Bank of Queensland chief economist Peter Munckton said local data would give an indication of the extent to which global price increases are being replicated in the domestic economy.

“The combination of strong demand and supply constraints suggests that the cash rate will rise,” he said.

“Labour shortages will remain a problem this year.

“In practice, if inflation is at the upper end of the 2-3% target range and wage growth is close to 3%, that may be enough for the RBA to start raising the cash rate.

“The overwhelming majority of economists expect a rate change by the end of the first half of 2023.”

Financial market pricing is for the RBA to raise interest rates in July this year, but RBA Governor Philip Lowe in December dismissed talk of an interest rate hike in 2022 and has indicated that it would probably be delayed until 2023 or 2024.

Dr Lowe wants to see wage growth above 3% to have confidence that inflation will hold around the midpoint of the RBA’s 2-3% target range.

Vacancies hit a record high of 396,100 in the three months to Nov. 30 and businesses are struggling to fill shifts due to the isolation of people linked to COVID-19.
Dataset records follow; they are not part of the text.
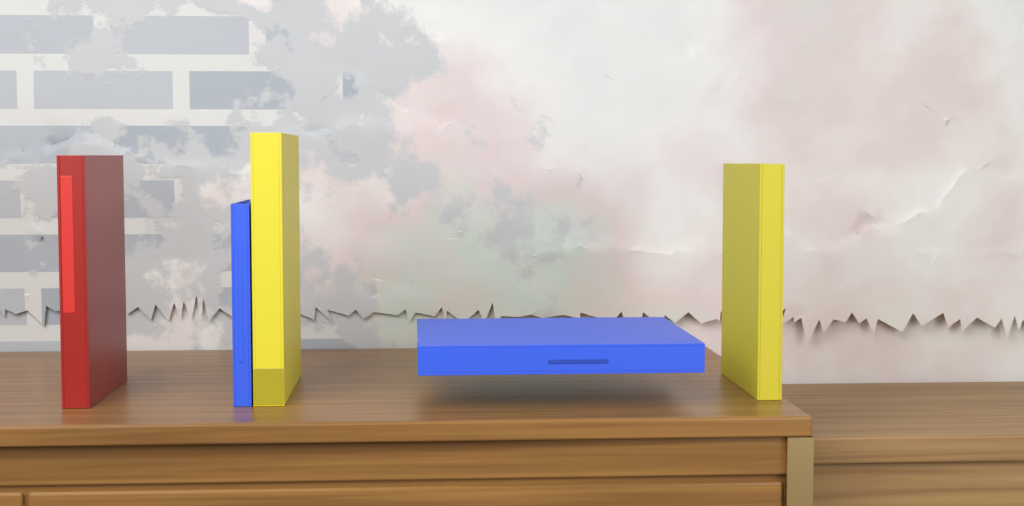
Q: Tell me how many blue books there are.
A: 2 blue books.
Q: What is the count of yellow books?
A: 2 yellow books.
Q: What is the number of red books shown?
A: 1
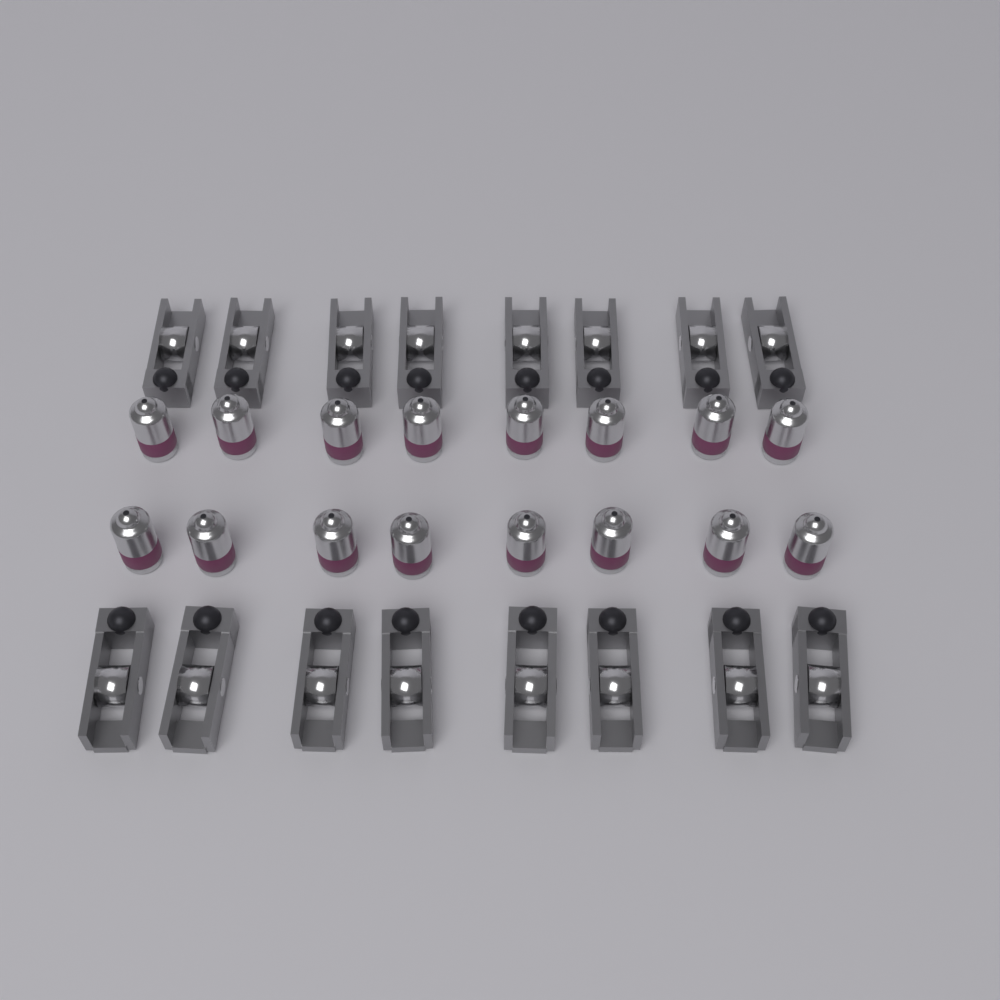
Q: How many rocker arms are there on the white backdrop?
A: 16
Treasury Secretary Steven Kennedy told the national cabinet on Thursday that worker absenteeism rates could reach 10% of the country’s 13 million workers at any time as the virus peaks.
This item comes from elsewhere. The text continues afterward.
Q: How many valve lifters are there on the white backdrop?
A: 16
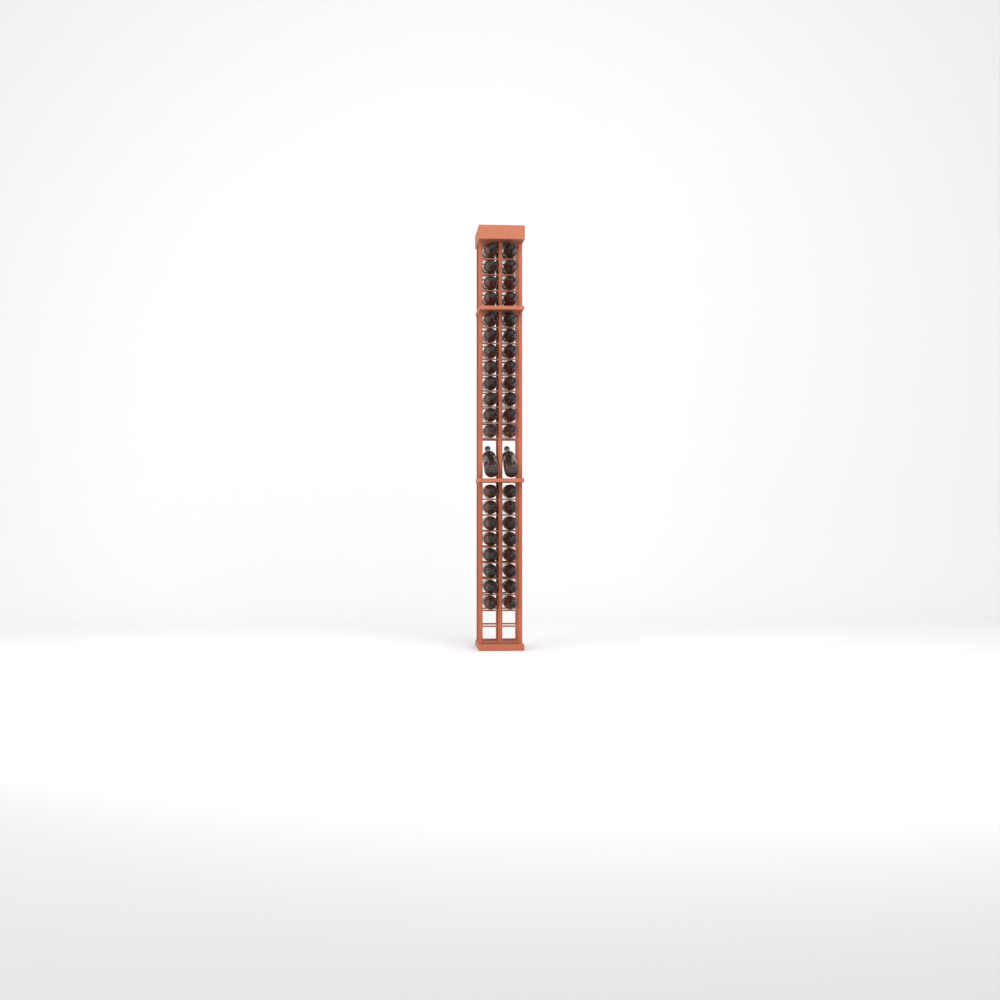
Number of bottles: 42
ANZ Economist David Plank said: “With supply chain pressures unlikely to have eased significantly and overall demand increasing after lockdowns ended, we believe inflation is expected to have picked up further in the last quarter of last year.”

“Supply chain disruptions resulting from the spread of the omicron are likely to add further upward pressure on prices in the first quarter of this year,” he said.

Mr Plank expects the RBA to raise interest rates in the first half of 2023.

“It’s still hard to see a rate hike in 2022,” he said.

“I think the trend for the RBA will be to look at supply-side issues and mitigate them.”

“They will want to see wage growth materialize.”

The RBA will hold its first board meeting of the year on February 1 and release new economic forecasts that week.

Economists from ANZ and Barclays are among those expecting the RBA to end its $4 billion-a-week government bond buying program at the February meeting.

The RBA’s preferred measure of underlying inflation jumped 0.7% more than expected in the September quarter, taking the annual rate to 2.1% and inside the target range of 2 to 2. 3% from the bank for the first time in six years.

ANZ expects core inflation to rise 0.8% in the December quarter and the annual rate to accelerate to 2.4%.

“If inflation is as strong as expected, it will likely add to the already aggressive spot rate pricing in Australian dollar markets,” Plank noted.